Je me sens vide. Et parfois à l’inverse, je traverse une tourmente intérieure où tout est débordements.
Les autres ont l’air d’être présents à ce qu’ils font, impliqués, comme s’ils pouvaient réellement saisir les instants qui se déroulent sous leurs yeux.
Pour moi, tout se floute, je me sens spectatrice, observatrice de moi-même et des autres. C’est un peu comme si le film de ma vie était lancé et qu’il avançait sans avoir obtenu réellement mon accord.
Je vois que je suis là et pourtant ce monde m’apparaît irréel, insaisissable.
Ma vie ne m’appartient pas. Je me sens étrangère à moi-même.
Parfois, cela me paraît être une force incroyable : les épreuves les plus terrifiantes sont gérables me concernant.
Et parfois, je ressens comme des trous intérieurs. Je suis incapable de mettre de l’ordre dans mes souvenirs, certains pans entiers de ma vie sont effacés.
Des souvenirs peuvent revenir de manière brutale, caustique.
Mon corps, lui, peut se remémorer : c’est brûlant, corrosif, incontrôlable. Et ma tête à l’inverse ne sait plus. Je crains d’exploser intérieurement tellement cette réalité est violente. Quand le couvercle saute, je ne maîtrise plus rien. J’ai peur de ce que je pourrais faire si je laisse ce flot se déverser.
Tout cela m’apparaît incompréhensible, encore plus pour mon entourage. On me parle de dépression mais je perçois qu’il s’agit bien d’autre chose.
Je sens que je dérange, je questionne, cela n’est pas palpable pour les autres.

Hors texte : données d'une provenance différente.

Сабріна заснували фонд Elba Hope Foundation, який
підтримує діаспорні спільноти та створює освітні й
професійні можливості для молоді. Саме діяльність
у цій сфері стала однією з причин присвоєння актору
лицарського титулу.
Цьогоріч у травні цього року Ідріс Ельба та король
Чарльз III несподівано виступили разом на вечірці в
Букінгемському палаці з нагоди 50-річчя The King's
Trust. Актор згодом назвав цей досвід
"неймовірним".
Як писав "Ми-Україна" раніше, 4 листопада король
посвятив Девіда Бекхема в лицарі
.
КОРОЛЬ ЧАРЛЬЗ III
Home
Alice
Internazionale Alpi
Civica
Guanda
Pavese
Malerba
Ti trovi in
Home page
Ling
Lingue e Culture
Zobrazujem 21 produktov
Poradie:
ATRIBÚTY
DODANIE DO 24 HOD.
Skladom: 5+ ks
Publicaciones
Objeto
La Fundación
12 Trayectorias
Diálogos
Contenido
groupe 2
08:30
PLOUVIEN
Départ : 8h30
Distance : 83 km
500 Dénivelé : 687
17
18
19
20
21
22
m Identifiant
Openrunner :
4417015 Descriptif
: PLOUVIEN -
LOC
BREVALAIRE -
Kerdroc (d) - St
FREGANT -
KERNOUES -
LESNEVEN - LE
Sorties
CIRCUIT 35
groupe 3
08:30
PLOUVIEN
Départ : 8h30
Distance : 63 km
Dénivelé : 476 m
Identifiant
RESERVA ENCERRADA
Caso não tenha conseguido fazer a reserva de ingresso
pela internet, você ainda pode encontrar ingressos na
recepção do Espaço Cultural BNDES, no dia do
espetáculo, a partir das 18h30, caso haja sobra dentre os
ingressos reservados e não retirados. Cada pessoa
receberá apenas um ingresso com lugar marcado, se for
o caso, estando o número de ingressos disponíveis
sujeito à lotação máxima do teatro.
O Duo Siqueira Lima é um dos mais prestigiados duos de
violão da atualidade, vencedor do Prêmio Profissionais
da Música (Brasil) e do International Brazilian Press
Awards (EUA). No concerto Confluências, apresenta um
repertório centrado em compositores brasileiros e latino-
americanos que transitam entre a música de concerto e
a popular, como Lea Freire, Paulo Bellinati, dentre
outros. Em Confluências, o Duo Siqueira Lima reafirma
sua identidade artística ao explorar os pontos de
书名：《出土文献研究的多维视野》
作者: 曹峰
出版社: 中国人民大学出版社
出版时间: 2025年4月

Comment parler de cela et s’ouvrir de façon entière ? Comment faire pour dire sans prendre le risque d’être étrangère, infréquentable à leurs yeux ? Je voudrais qu’ils décèlent ce qui se cache derrière l’agressivité, la honte. Leur inquiétude ne fait que rajouter du poids à ma douleur.
Ils ne veulent pas l’entendre car ils savent qu’ils risquent l’échec ou l’impuissance.
Je suis là sans être là. J’essaie de créer des tentatives pour combler ces vides. Parfois, je me mets en danger juste pour vérifier que je suis bien vivante. Sans que cela n’aboutisse, je crois qu’il ne s’agit pas d’accomplir mais simplement de ressentir.
Ressentir que c’est pleinement moi qui le vis.
Je sais que les relations avec les autres sont comme sur un fil, parfois nous sommes en harmonie et brusquement nous nous trouvons en décalage.
Même si l’équilibre est parfois fragile, nous pouvons apprendre à renforcer ce fil, le rendre plus solide. Et progressivement je sentirai que je peux enfin me fier à ce monde intérieur, apprendre à faire confiance. Avoir confiance en moi et en les autres.
Sans être totalement comprise ou appréhendée. Sans être totalement secourue.
Juste que l’on prenne le temps de m’observer réellement. Être abordée avec autant de stabilité, de cohérence possible face à ce chaos intérieur.
Simplement, j’aimerais sentir que je fais partie de l’humanité.
Si vous vous reconnaissez dans ces lignes, il est possible que vous souffriez d’un état dissociatif ou trouble dissociatif. Vous pouvez consulter un professionnel de la santé mentale spécifiquement formé aux traumatismes et à la dissociation.